◆ Exercise goal ◆
Gather each line of the records where "button" appears.
------
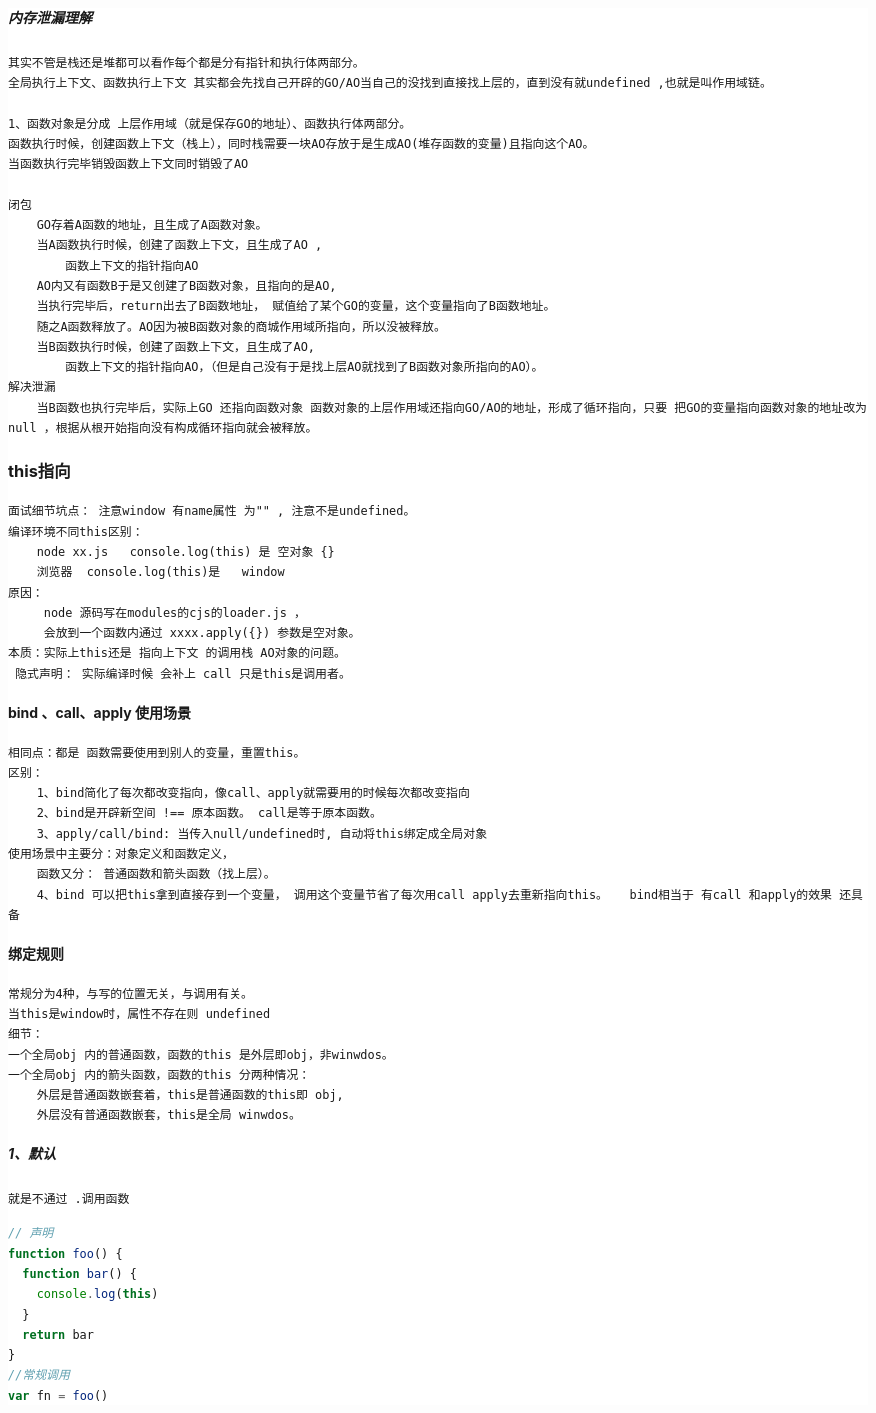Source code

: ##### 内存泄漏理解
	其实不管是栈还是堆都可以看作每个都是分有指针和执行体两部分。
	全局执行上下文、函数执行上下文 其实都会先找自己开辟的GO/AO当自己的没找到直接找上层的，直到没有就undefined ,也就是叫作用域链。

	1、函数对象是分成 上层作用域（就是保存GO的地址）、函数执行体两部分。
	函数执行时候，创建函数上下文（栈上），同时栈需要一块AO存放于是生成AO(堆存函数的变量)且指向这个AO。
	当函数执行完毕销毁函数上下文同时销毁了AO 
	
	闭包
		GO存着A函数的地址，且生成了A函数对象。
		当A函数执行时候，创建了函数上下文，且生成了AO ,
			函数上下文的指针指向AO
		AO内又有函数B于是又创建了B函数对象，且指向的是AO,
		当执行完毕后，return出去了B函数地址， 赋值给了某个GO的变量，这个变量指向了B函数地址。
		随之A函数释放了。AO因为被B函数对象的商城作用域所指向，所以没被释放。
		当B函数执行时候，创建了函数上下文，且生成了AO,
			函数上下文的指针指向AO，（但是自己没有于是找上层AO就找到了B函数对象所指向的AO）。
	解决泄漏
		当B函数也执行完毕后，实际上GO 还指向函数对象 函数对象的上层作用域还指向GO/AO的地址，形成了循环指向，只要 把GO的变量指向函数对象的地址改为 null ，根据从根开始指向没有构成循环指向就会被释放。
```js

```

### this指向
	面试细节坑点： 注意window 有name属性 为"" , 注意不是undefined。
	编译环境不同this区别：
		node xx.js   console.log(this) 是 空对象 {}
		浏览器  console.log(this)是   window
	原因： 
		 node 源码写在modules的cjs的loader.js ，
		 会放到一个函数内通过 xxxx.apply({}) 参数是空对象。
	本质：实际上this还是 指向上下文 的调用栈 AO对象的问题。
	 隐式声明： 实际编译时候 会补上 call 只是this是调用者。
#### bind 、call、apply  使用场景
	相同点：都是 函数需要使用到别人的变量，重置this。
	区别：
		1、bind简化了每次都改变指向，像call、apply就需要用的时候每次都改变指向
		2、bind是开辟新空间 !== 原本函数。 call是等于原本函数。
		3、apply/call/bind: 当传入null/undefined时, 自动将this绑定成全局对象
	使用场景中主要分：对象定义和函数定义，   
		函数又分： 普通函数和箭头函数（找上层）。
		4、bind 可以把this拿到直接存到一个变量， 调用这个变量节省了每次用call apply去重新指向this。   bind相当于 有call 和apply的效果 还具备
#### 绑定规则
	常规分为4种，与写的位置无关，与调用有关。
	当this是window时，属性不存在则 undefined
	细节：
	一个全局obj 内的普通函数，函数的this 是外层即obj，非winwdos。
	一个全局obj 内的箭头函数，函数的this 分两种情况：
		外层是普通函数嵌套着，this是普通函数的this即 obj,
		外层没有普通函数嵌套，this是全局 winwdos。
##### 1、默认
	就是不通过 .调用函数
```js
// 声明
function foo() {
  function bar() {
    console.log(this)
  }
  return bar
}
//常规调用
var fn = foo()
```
------
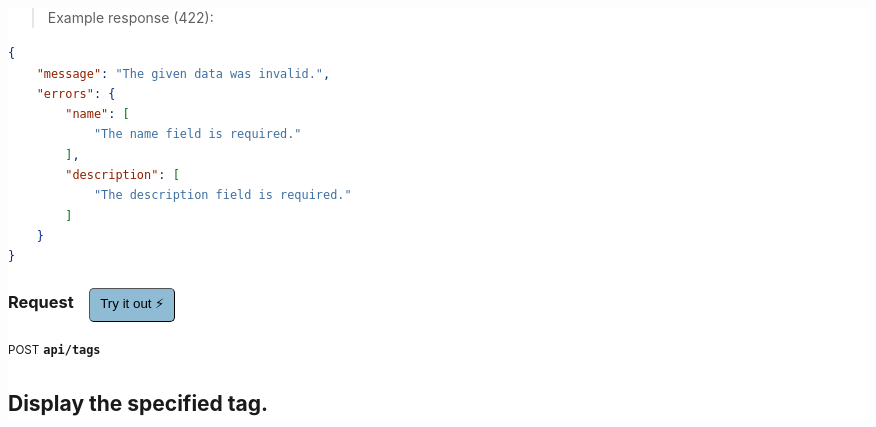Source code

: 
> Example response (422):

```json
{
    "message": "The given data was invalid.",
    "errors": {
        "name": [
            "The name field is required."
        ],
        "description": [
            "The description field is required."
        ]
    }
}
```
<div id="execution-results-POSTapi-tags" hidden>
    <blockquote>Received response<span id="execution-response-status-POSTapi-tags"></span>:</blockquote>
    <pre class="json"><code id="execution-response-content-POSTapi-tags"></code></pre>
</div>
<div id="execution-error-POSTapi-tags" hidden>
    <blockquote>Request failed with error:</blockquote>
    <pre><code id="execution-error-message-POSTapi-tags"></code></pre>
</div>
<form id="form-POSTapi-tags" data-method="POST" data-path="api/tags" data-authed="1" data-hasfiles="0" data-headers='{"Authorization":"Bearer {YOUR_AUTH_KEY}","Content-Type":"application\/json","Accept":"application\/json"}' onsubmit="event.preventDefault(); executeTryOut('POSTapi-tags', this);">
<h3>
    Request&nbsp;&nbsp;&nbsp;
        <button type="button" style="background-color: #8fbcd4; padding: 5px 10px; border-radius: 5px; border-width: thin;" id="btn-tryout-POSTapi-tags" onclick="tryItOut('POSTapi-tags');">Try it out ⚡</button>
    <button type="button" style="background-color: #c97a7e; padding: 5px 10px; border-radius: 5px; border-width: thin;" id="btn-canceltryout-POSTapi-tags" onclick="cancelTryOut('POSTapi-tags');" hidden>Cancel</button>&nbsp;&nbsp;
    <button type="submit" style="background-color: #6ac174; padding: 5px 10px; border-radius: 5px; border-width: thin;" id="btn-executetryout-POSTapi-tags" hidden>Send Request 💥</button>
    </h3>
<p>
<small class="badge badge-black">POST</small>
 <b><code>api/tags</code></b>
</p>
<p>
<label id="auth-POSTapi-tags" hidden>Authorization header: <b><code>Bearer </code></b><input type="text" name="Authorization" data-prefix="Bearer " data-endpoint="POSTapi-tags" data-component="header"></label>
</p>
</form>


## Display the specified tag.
------
◆ Result below ◆
        <button type="button" style="background-color: #8fbcd4; padding: 5px 10px; border-radius: 5px; border-width: thin;" id="btn-tryout-POSTapi-tags" onclick="tryItOut('POSTapi-tags');">Try it out ⚡</button>
    <button type="button" style="background-color: #c97a7e; padding: 5px 10px; border-radius: 5px; border-width: thin;" id="btn-canceltryout-POSTapi-tags" onclick="cancelTryOut('POSTapi-tags');" hidden>Cancel</button>&nbsp;&nbsp;
    <button type="submit" style="background-color: #6ac174; padding: 5px 10px; border-radius: 5px; border-width: thin;" id="btn-executetryout-POSTapi-tags" hidden>Send Request 💥</button>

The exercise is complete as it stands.